According to the Sophos Security Threat Report 2013, the criminals have begun using public key infrastructure (PKI)-grade encryption that is often beyond the reach of security companies that have previously had little difficulty in cracking the codes and integrating those solutions into tools.
"Within the last couple of months, we've seen more advanced versions of encryption with which we simply cannot just build a tool to get those files back," said Richard Wang, manager of SophosLabs. "This moves the emphasis towards recovering that data through backup and recovery, rather than through breaking the encryption. You could pay the ransom, but there's no guarantee that you'll get your data back, even if you do."
Dubbed "irreversible malware" by Sophos, the exploits are typically delivered using standard drive-by techniques, leveraging toolkits like Black Hole.
Meanwhile, the purveyors of Black Hole may be getting much more marketing savvy. Wang says Version Two of their exploit kit is already deployed and now features fewer exploits than the original version, and it is now more focused on well-known attacks that have a wide reputation for success.

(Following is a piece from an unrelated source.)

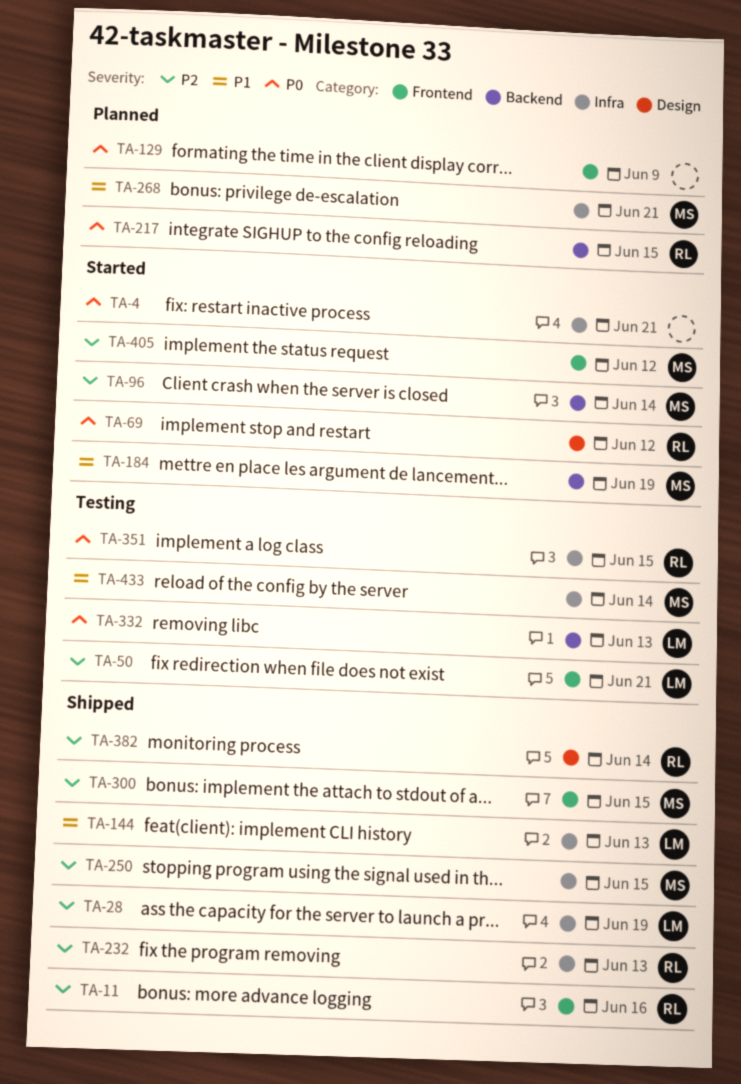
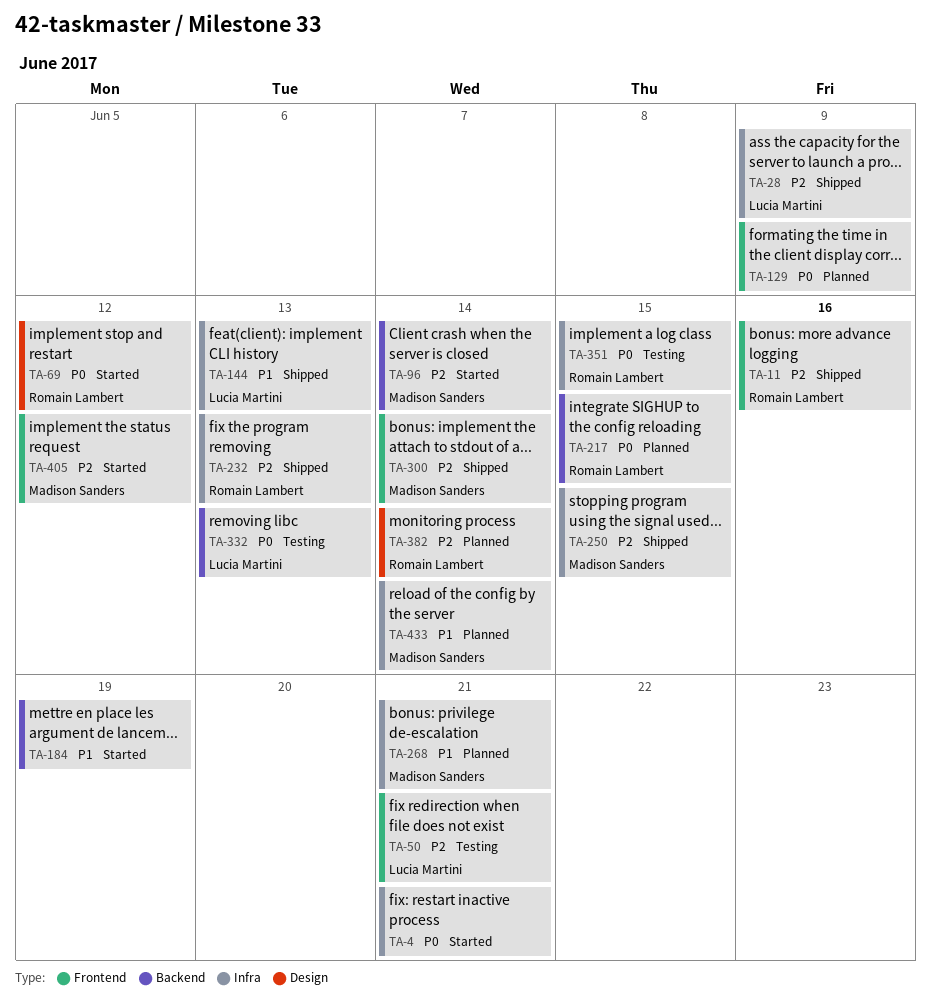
TA-28, due: Jun 19 -> Jun 9
TA-184, owner: Madison Sanders -> none
TA-300, due: Jun 15 -> Jun 14
TA-382, status: Shipped -> Planned
TA-433, status: Testing -> Planned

Premium packages are apparently being developed to support zero-day attacks and similar exploits that can command higher revenues. "I would expect to see things like newly announced vulnerabilities would likely be offered as part of a premium package," said Wang. "And then those things can go to the standard kit later, after they become more widespread."
Wang added that Sophos sees evidence of the Black Hole toolkit in roughly 27 percent of the exploited sites that they encounter on a day-to-day basis.
Users can also rent services from various organizations through which they can specify which malware they want to deliver and commission paid professionals to handle the technical functions.
"They've made it very easy for people with minimal technical skills ... to get malware distributed for cash," he said.